We can checkout different __sumy__ summarizers and verify which one works best according to our requirement

In [8]:
# import sumy's text pre-processing libraries and summarizers
from sumy.parsers.html import HtmlParser
from sumy.nlp.tokenizers import Tokenizer
from sumy.nlp.stemmers import Stemmer
from sumy.utils import get_stop_words
from sumy.summarizers.edmundson import EdmundsonSummarizer
from sumy.summarizers.kl import KLSummarizer
from sumy.summarizers.lex_rank import LexRankSummarizer
from sumy.summarizers.lsa import LsaSummarizer
from sumy.summarizers.luhn import LuhnSummarizer
from sumy.summarizers.random import RandomSummarizer
from sumy.summarizers.reduction import ReductionSummarizer
from sumy.summarizers.sum_basic import SumBasicSummarizer
from sumy.summarizers.text_rank import TextRankSummarizer

In [14]:
# iterate through summarizer to get text summary
summarizers = [KLSummarizer, LexRankSummarizer, LsaSummarizer, LuhnSummarizer, RandomSummarizer, ReductionSummarizer, 
               SumBasicSummarizer, TextRankSummarizer]

# select language
language = 'english'

# set number of sentences to be in the summary
sentence_count = 7

# url to fetch text
url = 'https://www.theverge.com/2019/5/17/18629003/us-phone-upgrades-apple-samsung-market'

# parse the url through an HTML parser and tokenize it
parser = HtmlParser.from_url(url, Tokenizer(language))

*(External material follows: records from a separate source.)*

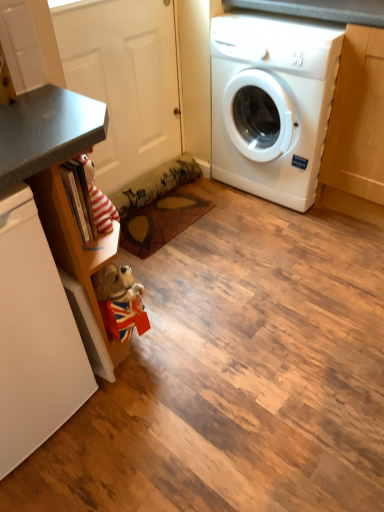
Question: Does white glossy washing machine at right come behind white matte dishwasher at left?

Choices:
 (A) no
 (B) yes

Answer: (B)

Question: Is the position of white glossy washing machine at right less distant than that of white matte dishwasher at left?

Choices:
 (A) yes
 (B) no

Answer: (B)

Question: Is white glossy washing machine at right positioned with its back to white matte dishwasher at left?

Choices:
 (A) no
 (B) yes

Answer: (A)

Question: Is white matte dishwasher at left inside white glossy washing machine at right?

Choices:
 (A) yes
 (B) no

Answer: (B)

Question: Does white glossy washing machine at right appear on the left side of white matte dishwasher at left?

Choices:
 (A) yes
 (B) no

Answer: (B)

Question: Can you confirm if white glossy washing machine at right is taller than white matte dishwasher at left?

Choices:
 (A) yes
 (B) no

Answer: (A)

Question: Can you confirm if white matte dishwasher at left is positioned to the right of white glossy washing machine at right?

Choices:
 (A) yes
 (B) no

Answer: (B)

Question: Does white matte dishwasher at left have a greater width compared to white glossy washing machine at right?

Choices:
 (A) no
 (B) yes

Answer: (B)

Question: Is white matte dishwasher at left further to the viewer compared to white glossy washing machine at right?

Choices:
 (A) no
 (B) yes

Answer: (A)

Question: Does white matte dishwasher at left have a larger size compared to white glossy washing machine at right?

Choices:
 (A) no
 (B) yes

Answer: (A)

Question: Is white matte dishwasher at left with white glossy washing machine at right?

Choices:
 (A) no
 (B) yes

Answer: (A)

Question: Considering the relative sizes of white matte dishwasher at left and white glossy washing machine at right in the image provided, is white matte dishwasher at left thinner than white glossy washing machine at right?

Choices:
 (A) no
 (B) yes

Answer: (A)

Question: Is white glossy washing machine at right wider or thinner than white matte dishwasher at left?

Choices:
 (A) wide
 (B) thin

Answer: (B)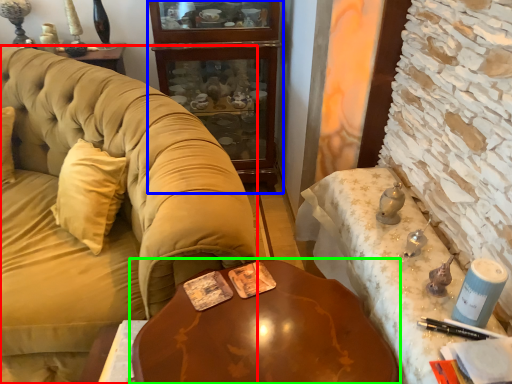
Question: Based on their relative distances, which object is nearer to studio couch (highlighted by a red box)? Choose from cabinetry (highlighted by a blue box) and table (highlighted by a green box).

Choices:
 (A) cabinetry
 (B) table

Answer: (B)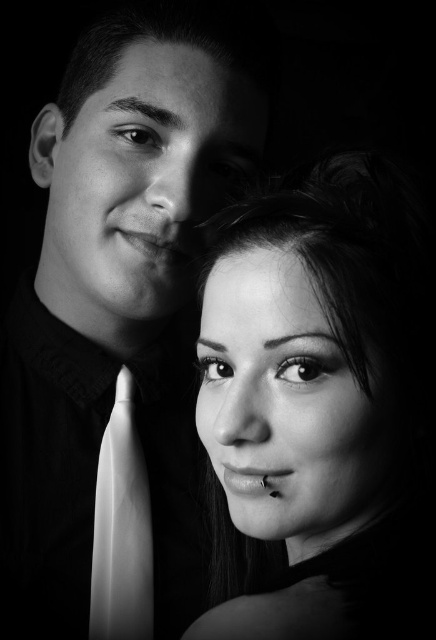
Which is more to the left, smooth skin face at center or white silk tie at left?

Positioned to the left is white silk tie at left.

Is smooth skin face at center bigger than white silk tie at left?

Yes.

The image size is (436, 640). What are the coordinates of `smooth skin face at center` in the screenshot? It's located at (316, 403).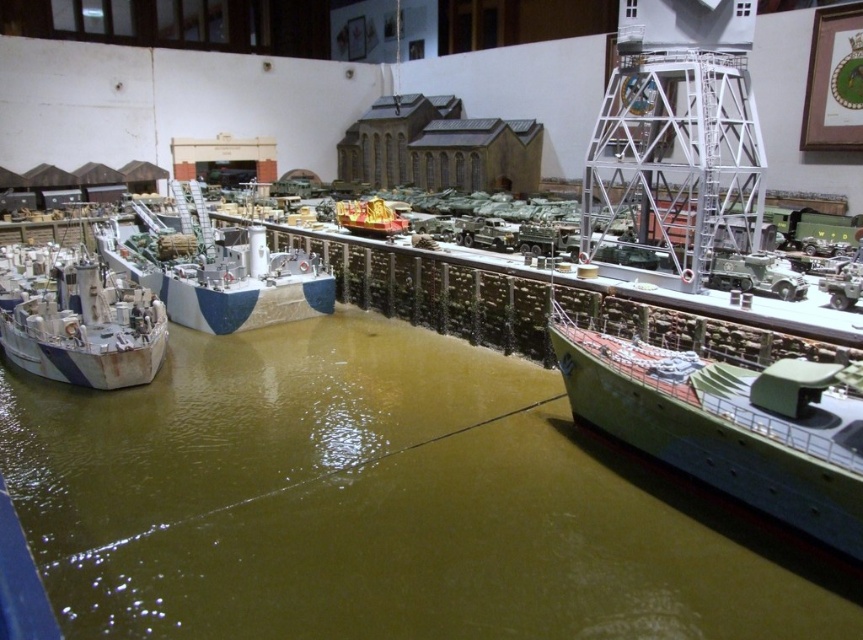
Question: Estimate the real-world distances between objects in this image. Which object is farther from the green matte ship at center?

Choices:
 (A) rusty metal ship at left
 (B) blue painted wood boat at center
 (C) green matte water at center

Answer: (A)

Question: Estimate the real-world distances between objects in this image. Which object is farther from the blue painted wood boat at center?

Choices:
 (A) green matte water at center
 (B) green matte ship at center
 (C) rusty metal ship at left

Answer: (B)

Question: Does green matte water at center appear on the left side of rusty metal ship at left?

Choices:
 (A) yes
 (B) no

Answer: (B)

Question: Is green matte ship at center above rusty metal ship at left?

Choices:
 (A) no
 (B) yes

Answer: (A)

Question: Which of the following is the farthest from the observer?

Choices:
 (A) rusty metal ship at left
 (B) blue painted wood boat at center
 (C) green matte water at center
 (D) green matte ship at center

Answer: (B)

Question: Does blue painted wood boat at center lie in front of rusty metal ship at left?

Choices:
 (A) no
 (B) yes

Answer: (A)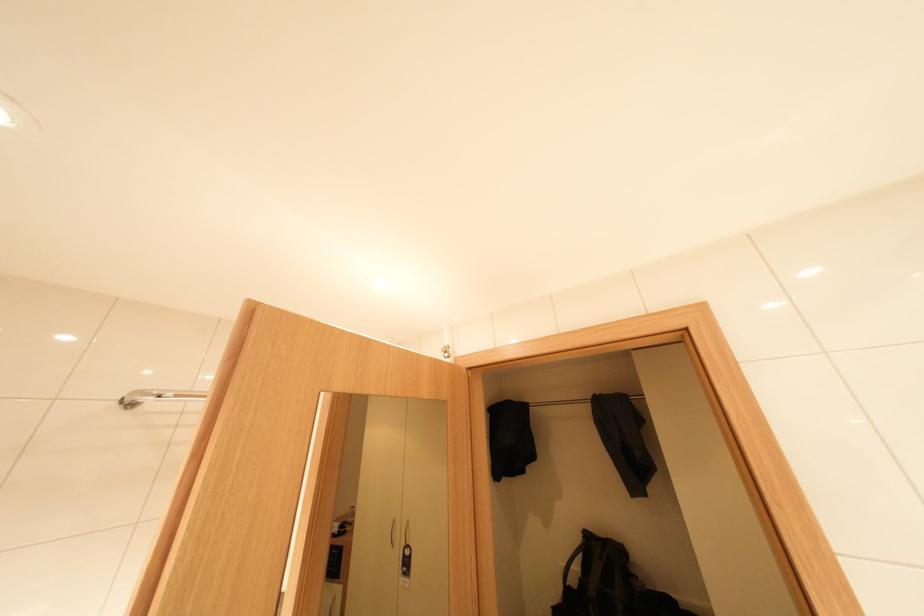
Identify the location of metal clothing rod. This screenshot has height=616, width=924. (565, 400).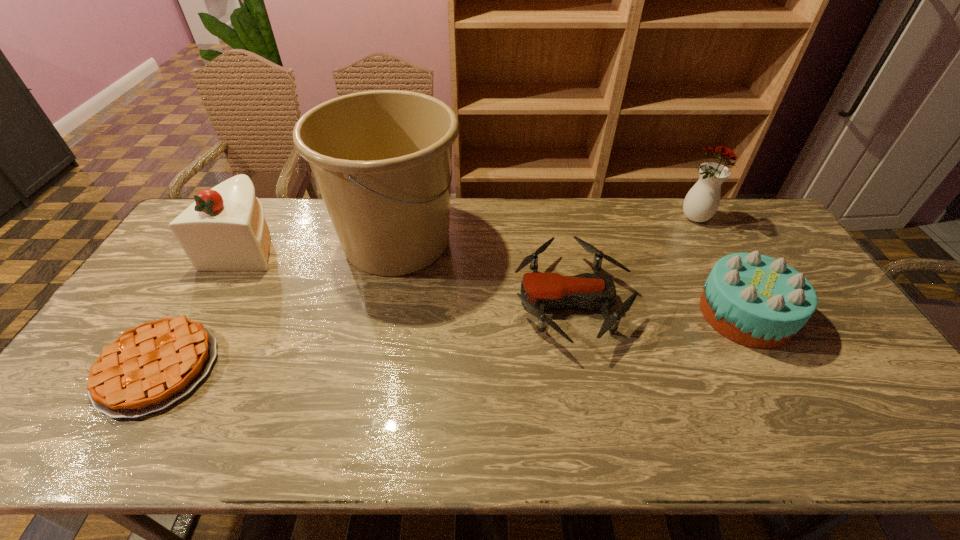
Locate an element on the screen. bucket is located at coordinates (381, 159).

Identify the location of the fourth object from right to left. (381, 159).

Locate an element on the screen. The image size is (960, 540). vase is located at coordinates (702, 201).

Identify the location of the left cake. tap(224, 229).

Locate an element on the screen. the farther cake is located at coordinates (224, 229).

You are a GUI agent. You are given a task and a screenshot of the screen. Output one action in this format:
    pyautogui.click(x=<x>, y=<y>)
    Task: Click on the right cake
    The image size is (960, 540).
    Given the screenshot: What is the action you would take?
    757,301

Locate an element on the screen. the nearer cake is located at coordinates (757, 301).

Image resolution: width=960 pixels, height=540 pixels. Find the location of `drone`. drone is located at coordinates [x=539, y=291].

Locate an element on the screen. the fifth tallest object is located at coordinates (539, 291).

At what (x,y) coordinates should I click in order to perform the action: click on pie. Please return your answer as a coordinate pair (x, y). The width and height of the screenshot is (960, 540). Looking at the image, I should click on (147, 368).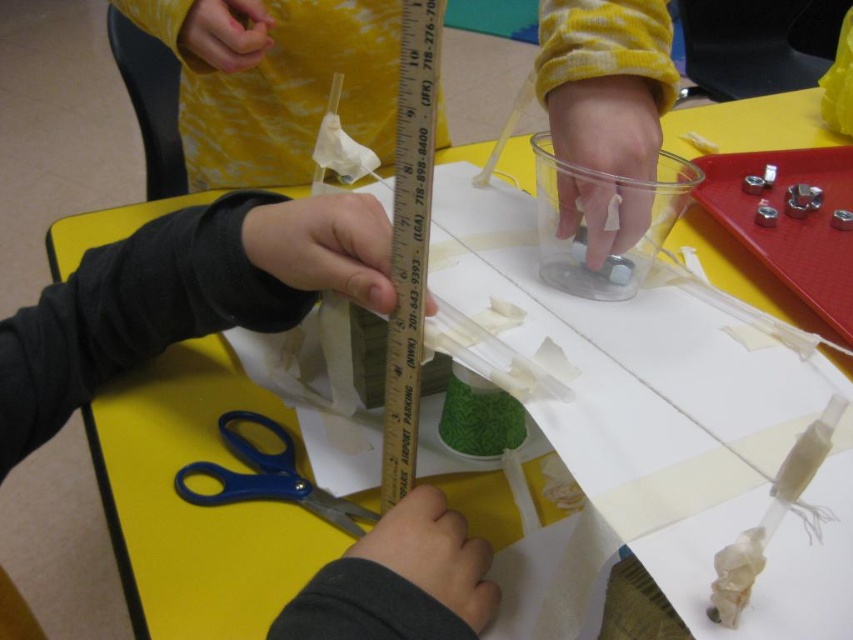
You are a child trying to reach the blue plastic scissors at lower left to cut some tape. Can you easily access them while holding the metallic ruler at center?

The metallic ruler at center is positioned over the blue plastic scissors at lower left, so you might have difficulty reaching the scissors without moving the ruler first.

You are a robot trying to reach the point at coordinates (421, 129) in the image. The robot has a maximum reach of 30 centimeters. Can you safely extend your arm to touch this point without overextending?

The distance of point (421, 129) from the camera is 29.37 centimeters, so yes, the robot can safely extend its arm to touch this point since it is within the 30 centimeter reach limit.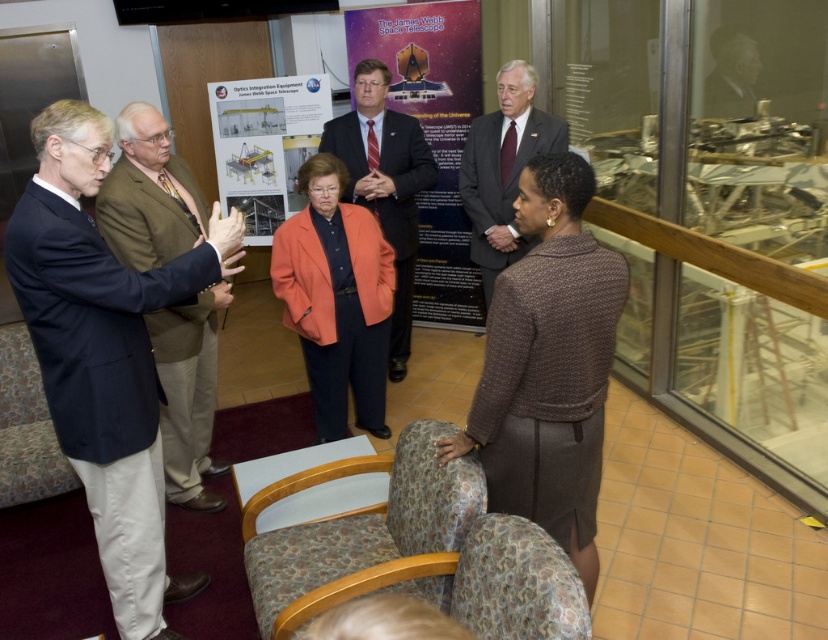
Which is more to the left, orange fabric jacket at center or patterned fabric chair at lower center?

orange fabric jacket at center

This screenshot has height=640, width=828. In order to click on orange fabric jacket at center in this screenshot , I will do `click(335, 300)`.

Can you confirm if dark blue suit at left is shorter than patterned fabric chair at lower center?

No.

Is point (61, 184) positioned in front of point (456, 518)?

No, (61, 184) is behind (456, 518).

This screenshot has height=640, width=828. What are the coordinates of `dark blue suit at left` in the screenshot? It's located at (104, 353).

What do you see at coordinates (384, 184) in the screenshot? This screenshot has height=640, width=828. I see `matte black suit at center` at bounding box center [384, 184].

Identify the location of matte black suit at center. The image size is (828, 640). (384, 184).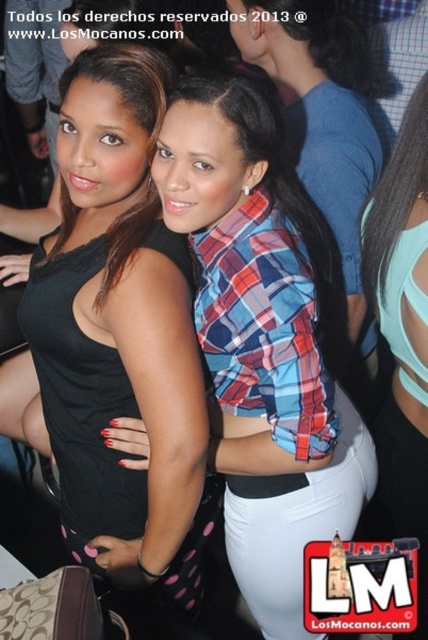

for summary in summarizers:
    name = summary.__name__    
    print(('='*53)+name+('='*53))
    summarizer = summary(Stemmer(language))                         # create summarizer object
    summarizer.stop_words = get_stop_words(language)                # get stop words
    for sentence in summarizer(parser.document, sentence_count):    # parse original text through the summarizer to get summary
        print(sentence)
    print('\n')

If you scroll down far enough, you’ll get to see the Red Hydrogen One, which is a garbage phone , but it’s from a US company, so they let it in.
Think about the things that make a Samsung Galaxy S10 compelling: a beautiful display with tiny bezels, a very good camera, a large battery with wireless charging, fast performance, water resistance, and, as a bonus, a headphone jack.
You’d certainly struggle to tell the difference between an iPhone X and XS, just as you would struggle to differentiate between an iPhone 6 and a 6S on first glance.
Huawei’s breakneck pursuit of new features has proven extremely enticing for phone buyers in Europe and across the rest of the world, with the Chinese vendor racking up 50 percent growth in phone shipments in the first quarter of 2019 while Samsung and Apple both faltered .
That strategy has worked surprisingly well, with consumers seeing only a marginal increase in their monthly cost and valuing the increased capabilities (or sheer aesthetic and lux

In my opinion, __Latent Semantic Analysis (LSA) Summarizer__ provides the best summary out off all the sumy summarizers

__Edmundson Summarizer__ requires additional parameters like bonus_words, stigma_words and null_words for summarizing text.
- Bonus words are the words that we want to see in our summary, they are most informative and are significant words.
- Stigma words and null words are non-significant words similar to stop words

In [4]:
print('=============Edmundson_Summarizer=============')
summarizer = EdmundsonSummarizer(Stemmer(language))
summarizer.bonus_words = ("china", "apple", "samsung" )
summarizer.stigma_words = get_stop_words(language)
summarizer.null_words = get_stop_words(language)
for sentence in summarizer(parser.document, sentence_count):
    print(sentence)

Nope.
The typical American smartphone buyer knows a choice between only two brands: Apple and Samsung.
Geopolitics playing out in US carrier stores
The three-year-old Galaxy S7 has all of those things.
Increasingly, they’re bundling their phone line rentals with subscriptions to premium video or music services, and they’re offering long-term payment plans to help people buy the super flagship $1,000 phones that Apple, Samsung, and Google have been offering.
But there are two long-term issues for hardware manufacturers selling ultra pricey handsets.
Samsung’s cheapest Galaxy S10 variant, the S10E , is still $749.